In a small bowl, mix together the cocoa powder, coffee, salt, paprika and cinnamon. Season the pork well with the mixture, rubbing it in on all sides.
Heat a large skillet over medium heat. Add the oil and heat an additional 30 seconds. Add the pork and sear on all sides until deep golden brown, about 6 minutes. Remove the pork to a rimmed baking sheet, transfer to the oven and cook until the internal temperature reaches 135 degrees F on an instant-read thermometer, about 40 minutes. Allow to rest for 15 minutes.

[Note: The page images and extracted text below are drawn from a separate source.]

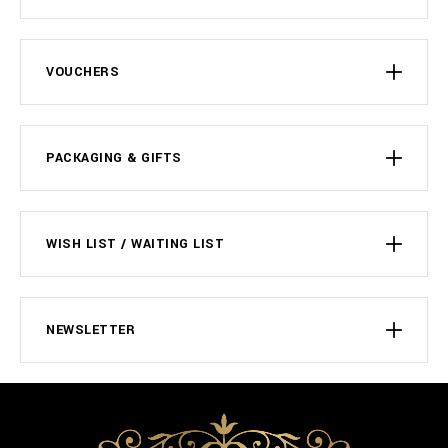
VOUCHERS
PACKAGING & GIFTS
WISH LIST / WAITING LIST
NEWSLETTER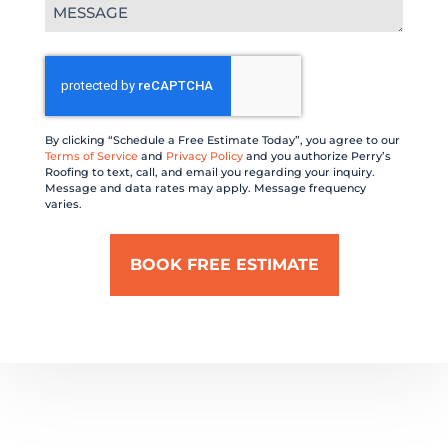
Message
(Required)
CAPTCHA
By clicking “Schedule a Free Estimate Today”, you agree to our
Terms of Service
and
Privacy Policy
and you authorize Perry’s
Roofing to text, call, and email you regarding your inquiry.
Message and data rates may apply. Message frequency
varies.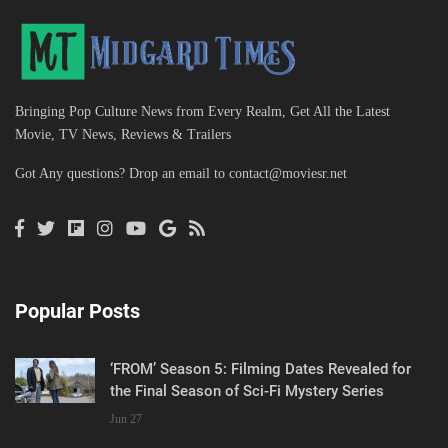
Bringing Pop Culture News from Every Realm, Get All the Latest
Movie, TV News, Reviews & Trailers
Got Any questions? Drop an email to
contact@moviesr.net
Popular Posts
‘FROM’ Season 5: Filming Dates Revealed for
the Final Season of Sci-Fi Mystery Series
Jun 27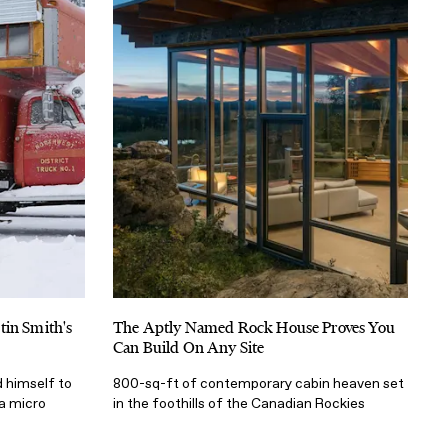
tin Smith's
The Aptly Named Rock House Proves You
Can Build On Any Site
 himself to
800-sq-ft of contemporary cabin heaven set
 a micro
in the foothills of the Canadian Rockies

For the benedict: Meanwhile, add the bacon to the skillet that the pork was cooked in and cook over medium heat until the bacon is crispy and the fat is rendered, about 4 minutes. Whisk in the flour until smooth and cook for a minute. Slowly add the coffee and chicken broth, whisking constantly so that no lumps form. Bring to a simmer and cook for 5 minutes. Whisk in the salt and 2 tablespoons of the butter to emulsify. Remove from the heat and keep warm.
Heat a medium nonstick skillet over medium heat. Add 1 tablespoon butter and swirl to coat the bottom of the skillet. Break 2 eggs into the skillet and cook until the whites are just set, about 4 minutes. To assist in setting the whites, spoon some of the melted butter over the whites, avoiding the yolk so it stays runny. Remove to a baking sheet lined with parchment paper and continue with the remaining butter and eggs.
To assemble, place 1/4 cup arugula on each English muffin half. Thinly slice the pork and place 1 to 2 pieces on each muffin half. Spoon some of the gravy over the pork and top each muffin half with a fried egg. Serve warm.
To make sure the eggs are warm for serving, place the baking sheet with all the eggs in a the oven at 250 degrees F for 2 to 3 minutes. Continue with the assembly.